Il est pour l’instant difficile de faire une estimation des victimes de ce conflit car les autorités régionales et fédérales limitent fortement l’accès des ONG et des journalistes aux zones de combat. Selon des chiffres très partiels, chaque camp aurait perdu « plusieurs centaines » de combattants depuis le début des hostilités. Depuis de nombreuses semaines, certains hôpitaux de Mekele, principale ville touchée, disent être débordés par l’afflux de blessés. Des observateurs ont aussi dénoncé des crimes de guerres et des exactions contre les civils venant des deux côtés. Selon la Commission éthiopienne des droits de l’homme, les rebelles tigréens auraient par exemple massacré plus de 600 paysans saisonniers issus d’autres ethnies dans une localité de la région début novembre. Au-delà des victimes se pose également la question des déplacés. Pour l’instant, environ 43 000 habitants du Tigré se sont réfugiés au Soudan voisin pour fuir les combats. Selon l’ONU, ce chiffre pourrait atteindre les 200 000.

D’autres massacres dans l’ouest du pays

Si le Tigré fait beaucoup parler de lui, la région des basses terres à l’ouest du pays, est également le théâtre de massacres.

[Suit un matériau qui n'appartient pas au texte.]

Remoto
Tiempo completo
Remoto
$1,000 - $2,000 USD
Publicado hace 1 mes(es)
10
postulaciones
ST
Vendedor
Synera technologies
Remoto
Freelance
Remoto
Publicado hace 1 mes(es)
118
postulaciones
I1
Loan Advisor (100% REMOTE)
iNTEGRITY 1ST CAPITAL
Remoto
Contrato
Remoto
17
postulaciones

La nuit précédent le Noël orthodoxe, début janvier, des hommes en armes ont envahi un village de la région (du Benisghangul-Gumuz, précisément). Le bilan était conséquent : les huit travailleurs saisonniers qu’il logeait avaient été tués, dernières victimes en date d’une série inexpliquée de massacres qui ont fait plusieurs centaines de victimes et déplacé des dizaines de milliers de personnes.

Ces violences intra ethno-linguistiques qui déchirent l’ouest de l’Éthiopie, notamment la zone de Metekel, ont débuté avant le lancement de la vaste opération militaire du gouvernement contre les autorités dissidentes de la région du Tigré. Elles se sont intensifiées pendant cette dernière et illustrent encore une fois des tensions meurtrières qui fracturent l’Ethiopie depuis l’arrivée au pouvoir du Premier ministre Abiy Ahmed, prix Nobel de la paix 2019. Entre novembre 2020 et janvier 2021, plus de 300 personnes ont été tuées dans différentes attaques. Si les observateurs en sont encore à se demander qui se cache derrière ces attaques, la crainte que les violences reprennent ou même empirent est tangible.